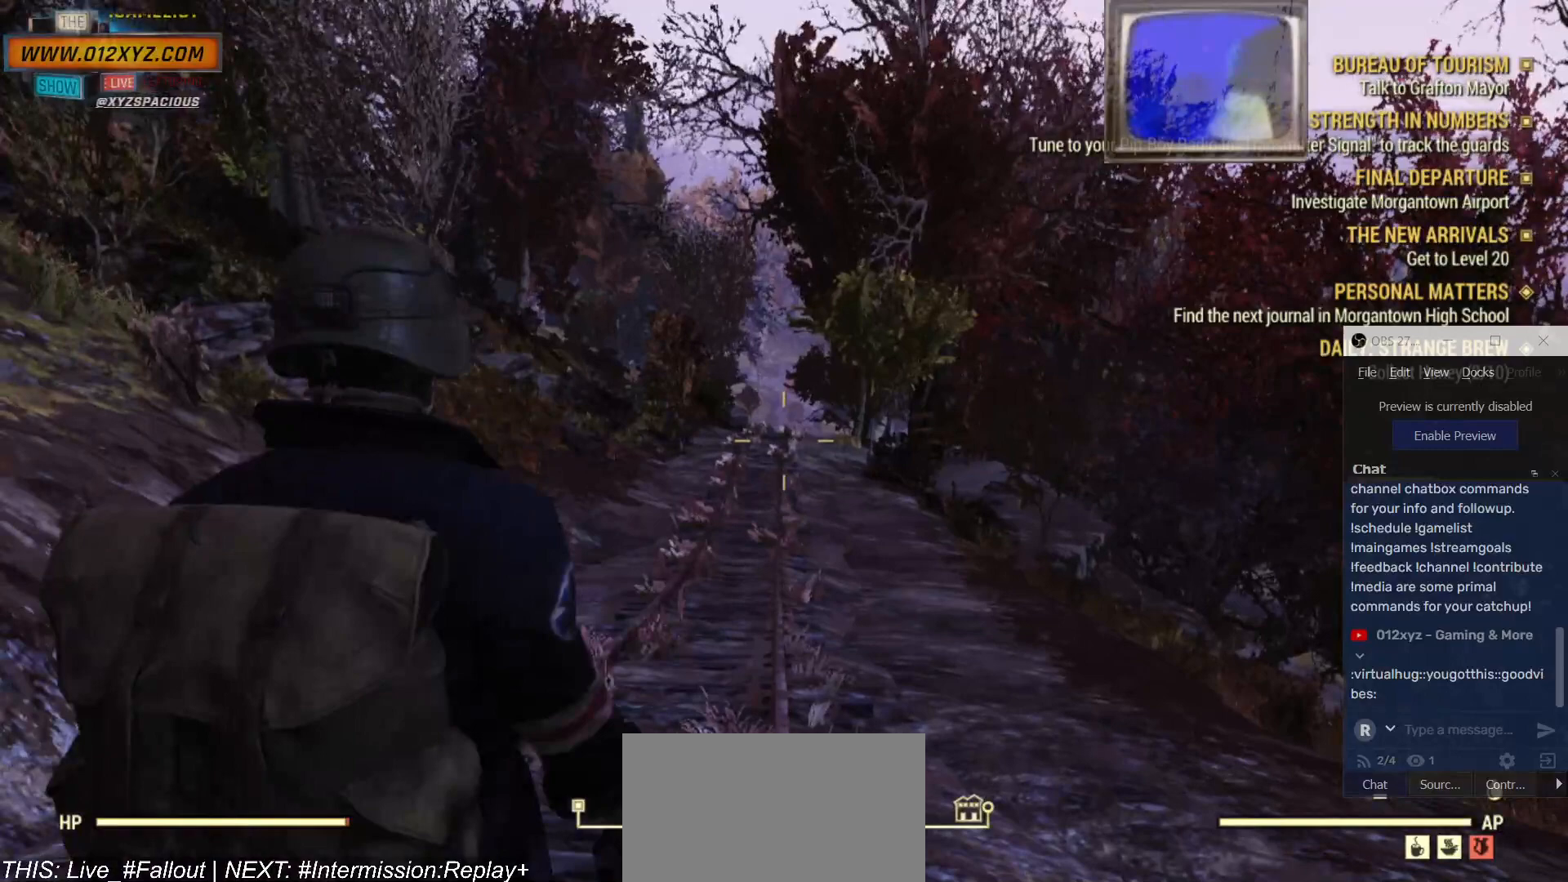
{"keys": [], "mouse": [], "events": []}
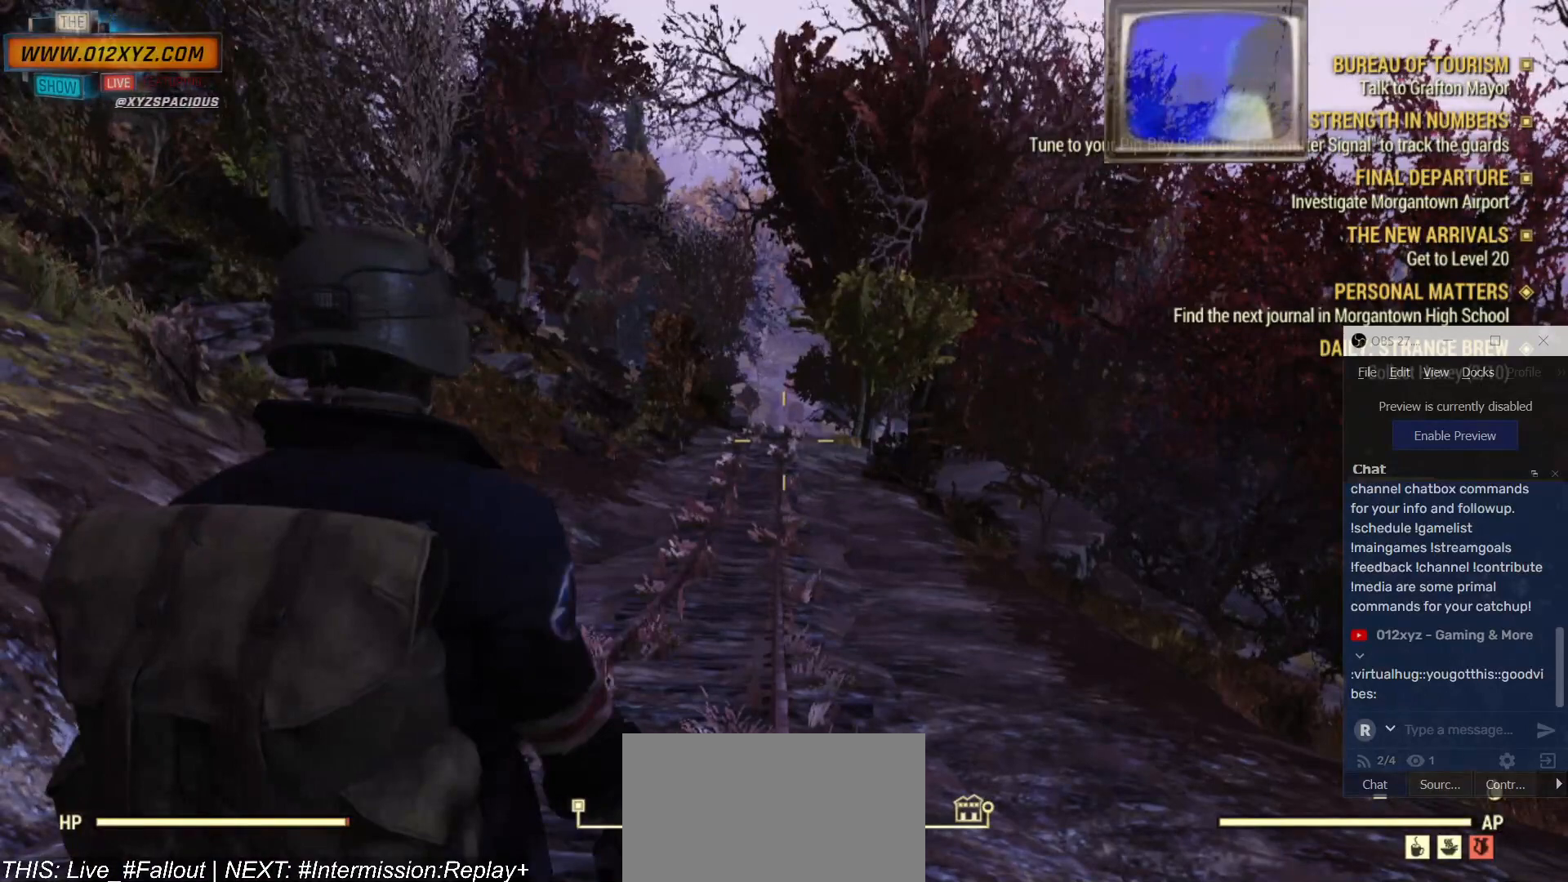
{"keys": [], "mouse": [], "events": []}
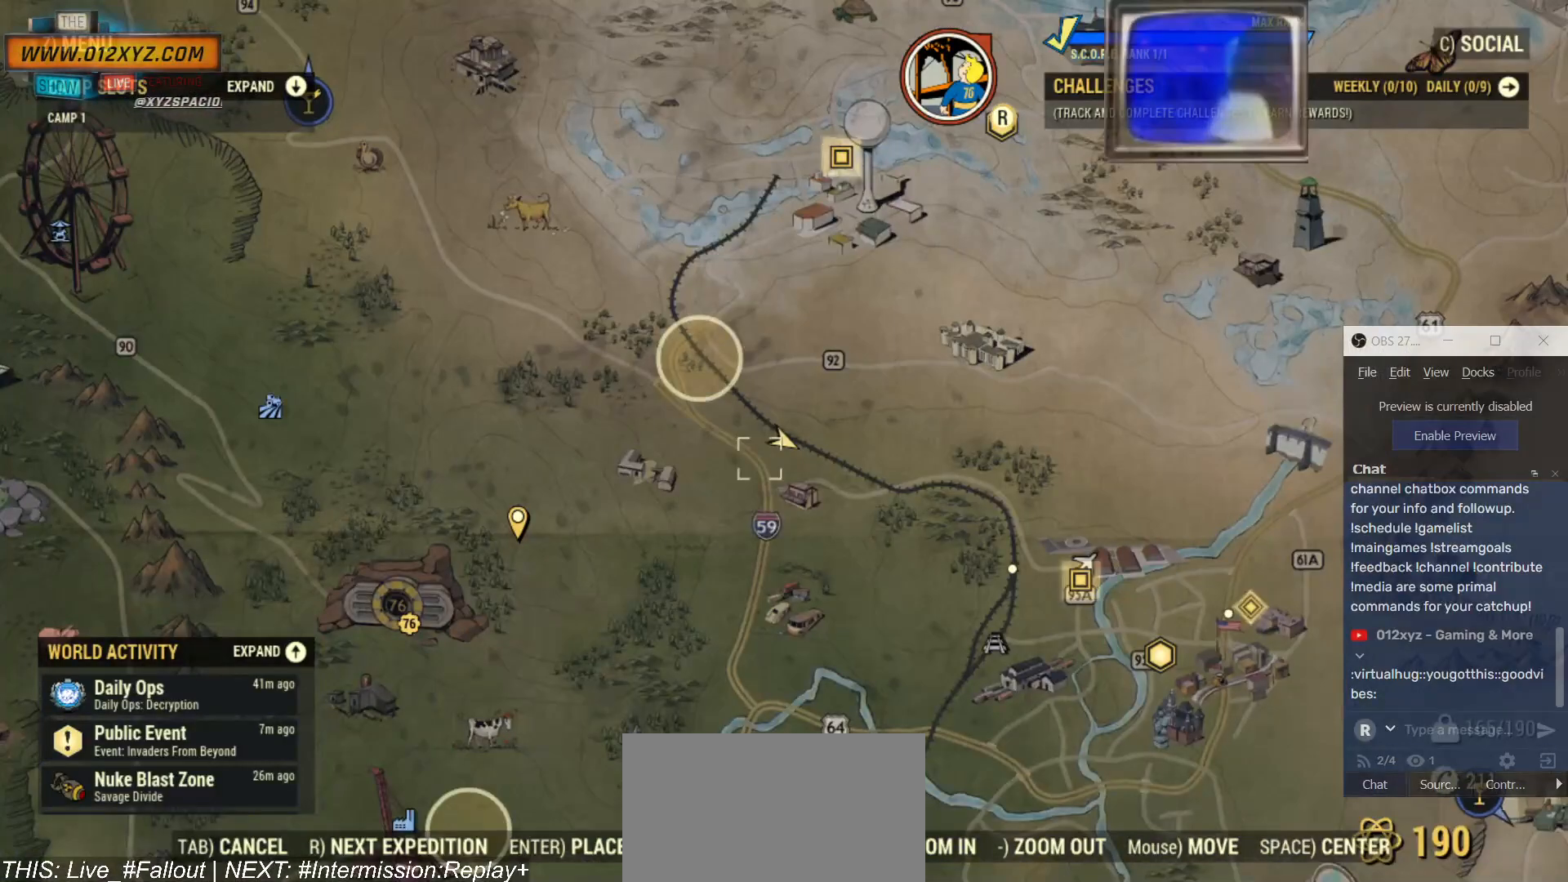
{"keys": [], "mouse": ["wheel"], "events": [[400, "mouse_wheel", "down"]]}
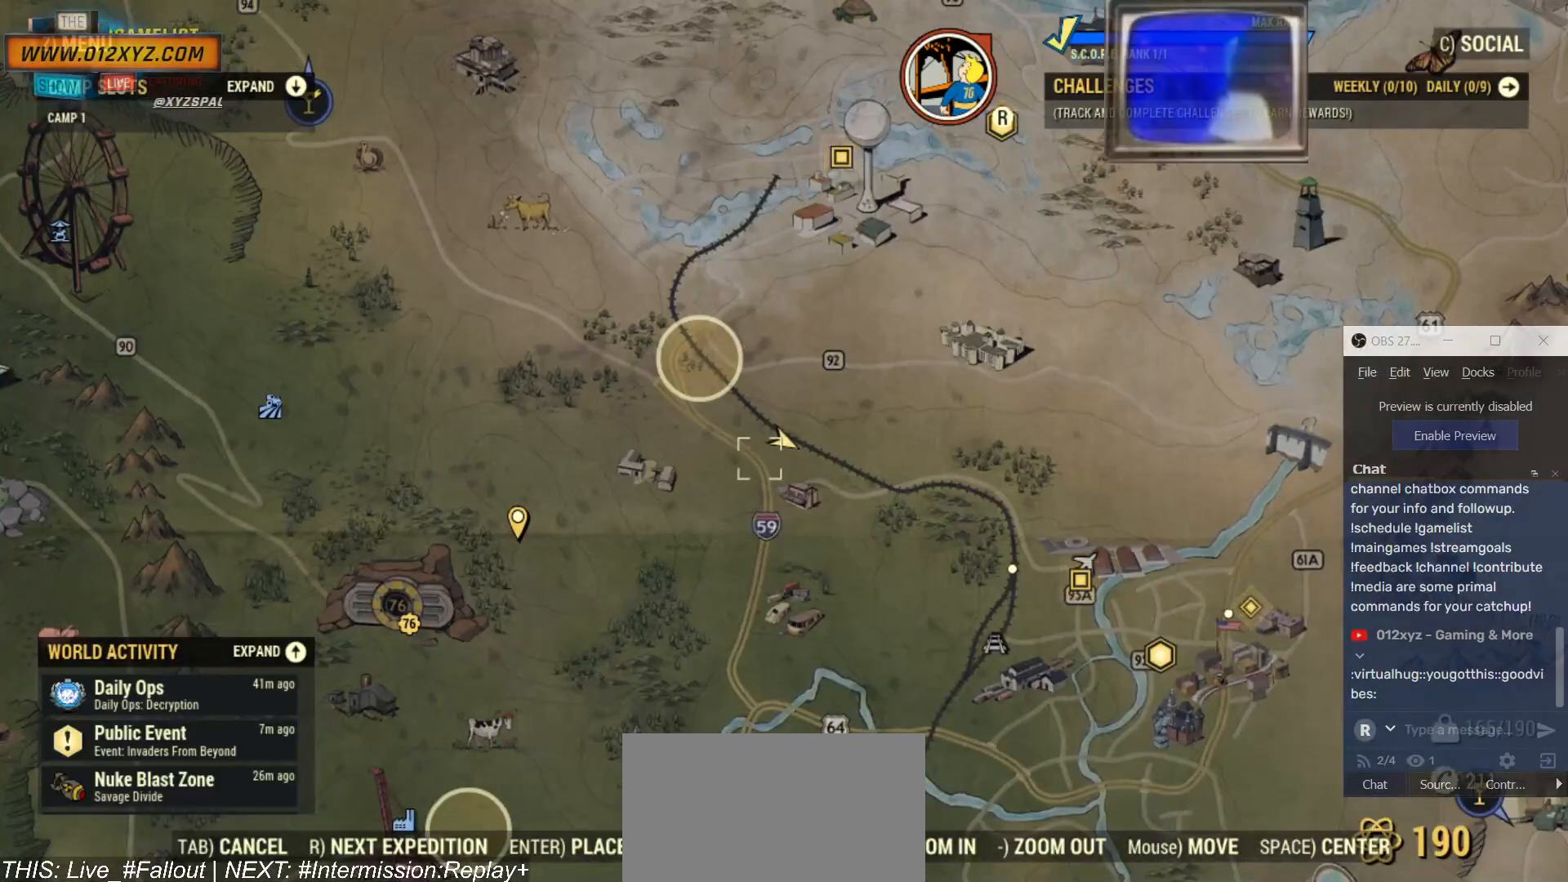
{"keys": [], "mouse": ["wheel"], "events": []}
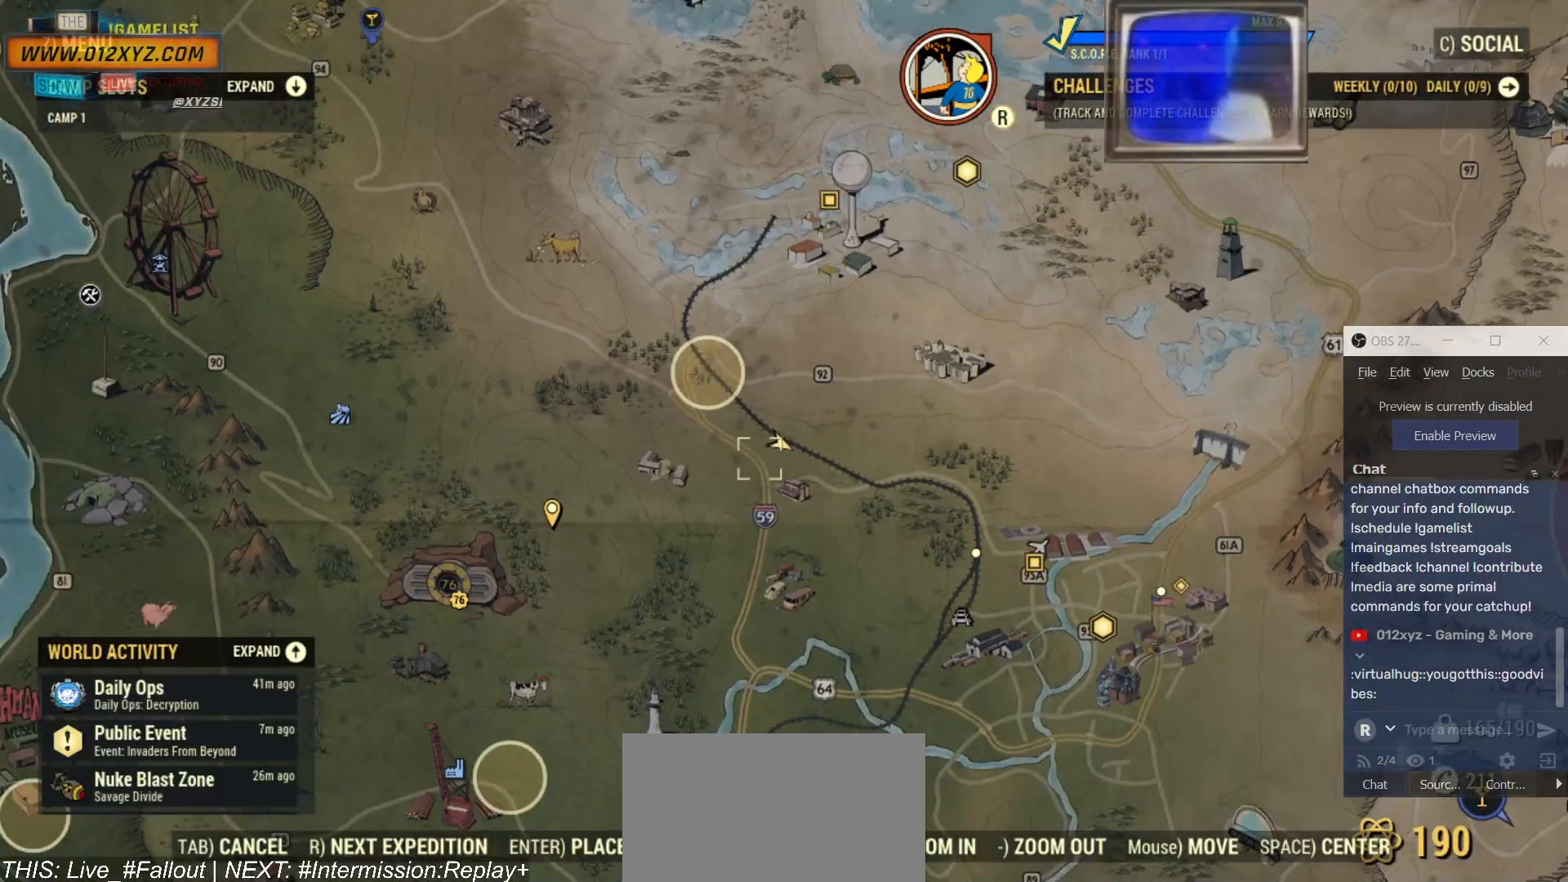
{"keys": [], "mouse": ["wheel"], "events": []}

Work request:
Repeat the records above exactly, omitting every picture.

Written solution:
{"keys": [], "mouse": [], "events": []}
{"keys": [], "mouse": [], "events": []}
{"keys": [], "mouse": ["wheel"], "events": [[400, "mouse_wheel", "down"]]}
{"keys": [], "mouse": ["wheel"], "events": []}
{"keys": [], "mouse": ["wheel"], "events": []}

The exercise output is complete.